Now ranked 34th in the world after starting the year at 15th, Spieth hasn’t had a top-10 finish since a tie for 10th at the Valero Texas Open the week prior to the Masters. Since then, he’s missed three cuts and his finish at the John Deere has been his best. Earlier this year, he was third at the Sentry and tied for sixth at the WM Phoenix Open.

He also finds himself out of the top 50 in the FedEx Cup standings—which will assure signature event starts in 2025—and is still not assured of qualifying for the FedEx Cup playoffs for the top 70. He is 59th.

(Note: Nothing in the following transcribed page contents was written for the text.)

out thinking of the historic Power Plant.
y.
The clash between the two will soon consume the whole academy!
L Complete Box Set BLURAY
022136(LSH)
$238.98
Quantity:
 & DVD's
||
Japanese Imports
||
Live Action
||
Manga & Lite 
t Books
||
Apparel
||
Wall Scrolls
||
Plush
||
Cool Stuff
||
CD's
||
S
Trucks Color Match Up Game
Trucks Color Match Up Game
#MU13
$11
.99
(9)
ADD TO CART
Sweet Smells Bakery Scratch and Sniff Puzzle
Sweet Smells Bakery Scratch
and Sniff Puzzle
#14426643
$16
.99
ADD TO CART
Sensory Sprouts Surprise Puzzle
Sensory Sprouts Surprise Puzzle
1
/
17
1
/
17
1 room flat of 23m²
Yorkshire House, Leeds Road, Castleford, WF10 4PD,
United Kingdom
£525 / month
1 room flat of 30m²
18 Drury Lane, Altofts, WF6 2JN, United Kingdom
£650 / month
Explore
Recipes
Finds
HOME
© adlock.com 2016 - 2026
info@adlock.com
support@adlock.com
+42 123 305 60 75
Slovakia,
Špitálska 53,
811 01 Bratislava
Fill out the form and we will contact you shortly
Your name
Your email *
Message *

Spieth can appear maddeningly inconsistent, and takes his fans on a multitude of thrill rides. The things that carried him years ago—such as great iron play and putting—have fallen off. But Spieth is seemingly a better driver of the ball now. And it’s unclear how much an ongoing ligament problem in his wrist is impacting him.

There have been no excuses offered from Spieth and he is playing again this week at the Scottish Open, where he had said he would not compete. With the Open to follow, that means three weeks in a row.

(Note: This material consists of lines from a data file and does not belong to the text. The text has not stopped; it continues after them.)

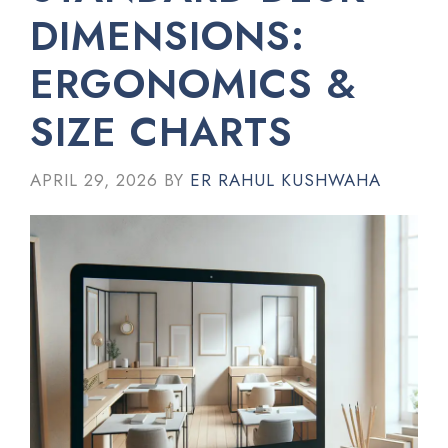
DIMENSIONS:
ERGONOMICS &
SIZE CHARTS
APRIL 29, 2026
BY
ER RAHUL KUSHWAHA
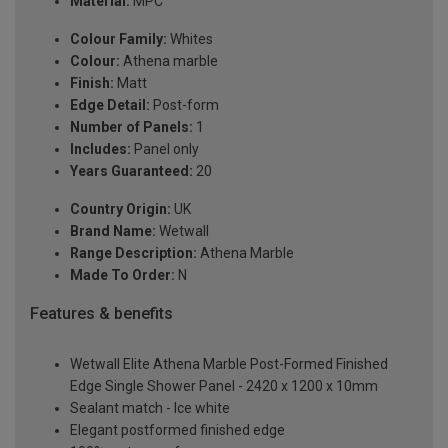
Material:
MPC
Colour Family:
Whites
Colour:
Athena marble
Finish:
Matt
Edge Detail:
Post-form
Number of Panels:
1
Includes:
Panel only
Years Guaranteed:
20
Country Origin:
UK
Brand Name:
Wetwall
Range Description:
Athena Marble
Made To Order:
N
Features & benefits
Wetwall Elite Athena Marble Post-Formed Finished
Edge Single Shower Panel - 2420 x 1200 x 10mm
Sealant match - Ice white
Elegant postformed finished edge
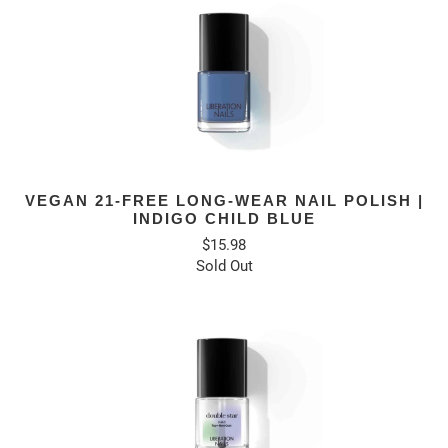
VEGAN 21-FREE LONG-WEAR NAIL POLISH |
INDIGO CHILD BLUE
$15.98
Sold Out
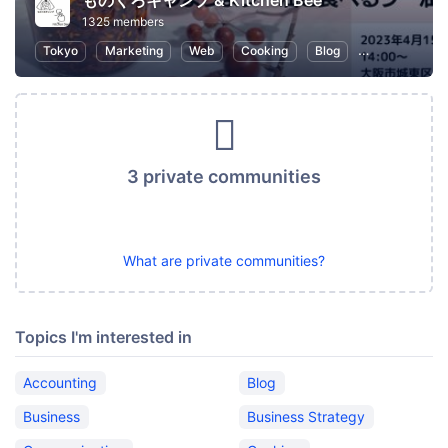
ものくろキャンプ & Kitchen Bee
1325 members
Tokyo
Marketing
Web
Cooking
Blog
SEO (Search E
3 private communities
What are private communities?
Topics I'm interested in
Accounting
Blog
Business
Business Strategy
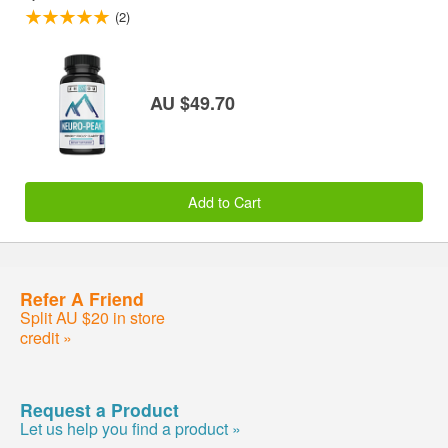
(2)
AU $49.70
Add to Cart
Refer A Friend
Split AU $20 in store
credit »
Request a Product
Let us help you find a product »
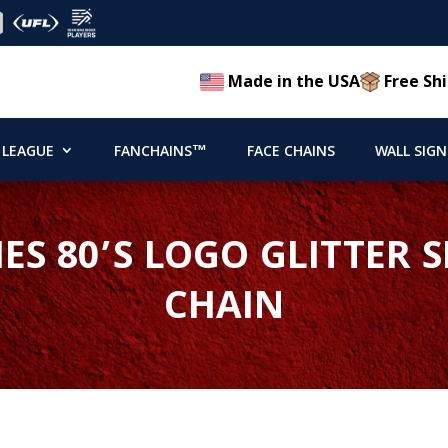
Made in the USA
Free Shi
 LEAGUE
FANCHAINS™
FACE CHAINS
WALL SIGN
IES 80’S LOGO GLITTER
CHAIN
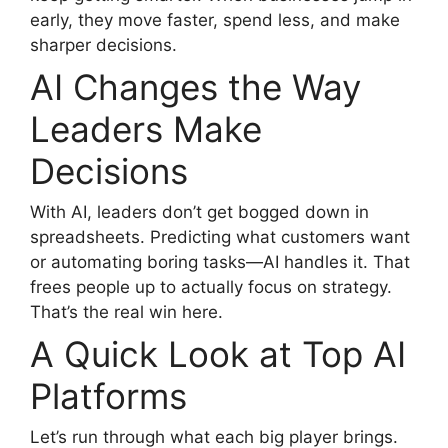
early, they move faster, spend less, and make
sharper decisions.
AI Changes the Way
Leaders Make
Decisions
With AI, leaders don’t get bogged down in
spreadsheets. Predicting what customers want
or automating boring tasks—AI handles it. That
frees people up to actually focus on strategy.
That’s the real win here.
A Quick Look at Top AI
Platforms
Let’s run through what each big player brings.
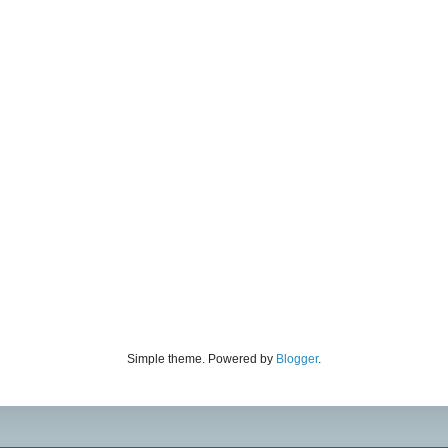
Simple theme. Powered by
Blogger
.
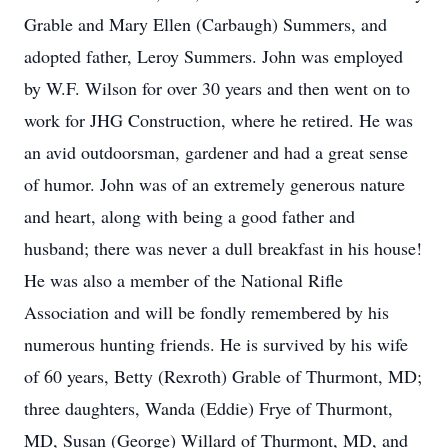
Grable and Mary Ellen (Carbaugh) Summers, and
adopted father, Leroy Summers. John was employed
by W.F. Wilson for over 30 years and then went on to
work for JHG Construction, where he retired. He was
an avid outdoorsman, gardener and had a great sense
of humor. John was of an extremely generous nature
and heart, along with being a good father and
husband; there was never a dull breakfast in his house!
He was also a member of the National Rifle
Association and will be fondly remembered by his
numerous hunting friends. He is survived by his wife
of 60 years, Betty (Rexroth) Grable of Thurmont, MD;
three daughters, Wanda (Eddie) Frye of Thurmont,
MD, Susan (George) Willard of Thurmont, MD, and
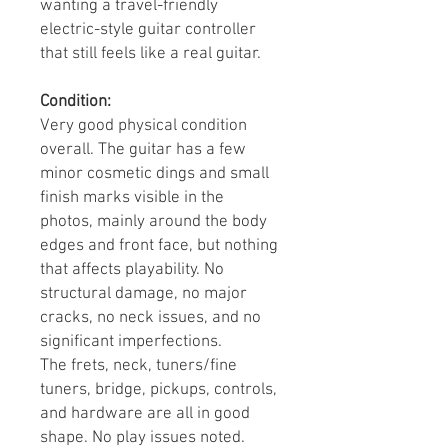
wanting a travel-friendly
electric-style guitar controller
that still feels like a real guitar.
Condition:
Very good physical condition
overall. The guitar has a few
minor cosmetic dings and small
finish marks visible in the
photos, mainly around the body
edges and front face, but nothing
that affects playability. No
structural damage, no major
cracks, no neck issues, and no
significant imperfections.
The frets, neck, tuners/fine
tuners, bridge, pickups, controls,
and hardware are all in good
shape. No play issues noted.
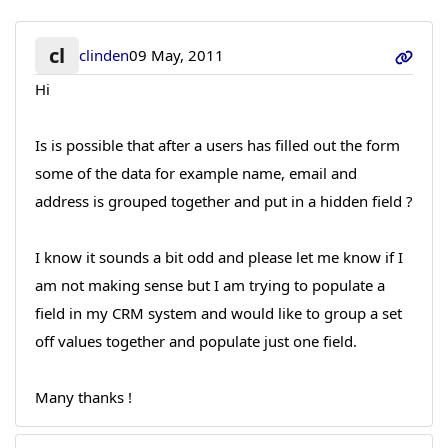
cl
clinden
09 May, 2011
Hi
Is is possible that after a users has filled out the form
some of the data for example name, email and
address is grouped together and put in a hidden field ?
I know it sounds a bit odd and please let me know if I
am not making sense but I am trying to populate a
field in my CRM system and would like to group a set
off values together and populate just one field.
Many thanks !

“I’m going to end up playing the Open as my third in a row, which has been a good spot for majors for me in the past,” Spieth said. “Masters was third in a row a number of years for me, too.”

Justin Rose and the British Open
Despite playing in last year’s Ryder Cup for Europe, Justin Rose was not exempt for the British Open next week at Royal Troon. The Open did away with the Ryder Cup/Presidents Cup team qualifications following the 2022 tournament at St. Andrews. And so Rose, the 2013 U.S. Open champion, found himself out of the field having made it via no other category.

To his credit, the Englishman entered Final Qualifying at one of the four qualifying venues last week. He was the only player among 288 entered who was ranked among the top 250 in the Official World Golf Ranking. Making it through was far from assured, but Rose shot 8 under par for his 36-hole qualifier at Burnham & Berrow to secure another spot in the championship where he finished fourth as a 17-year-old amateur at Royal Birkdale in 1998. Rose is now 43.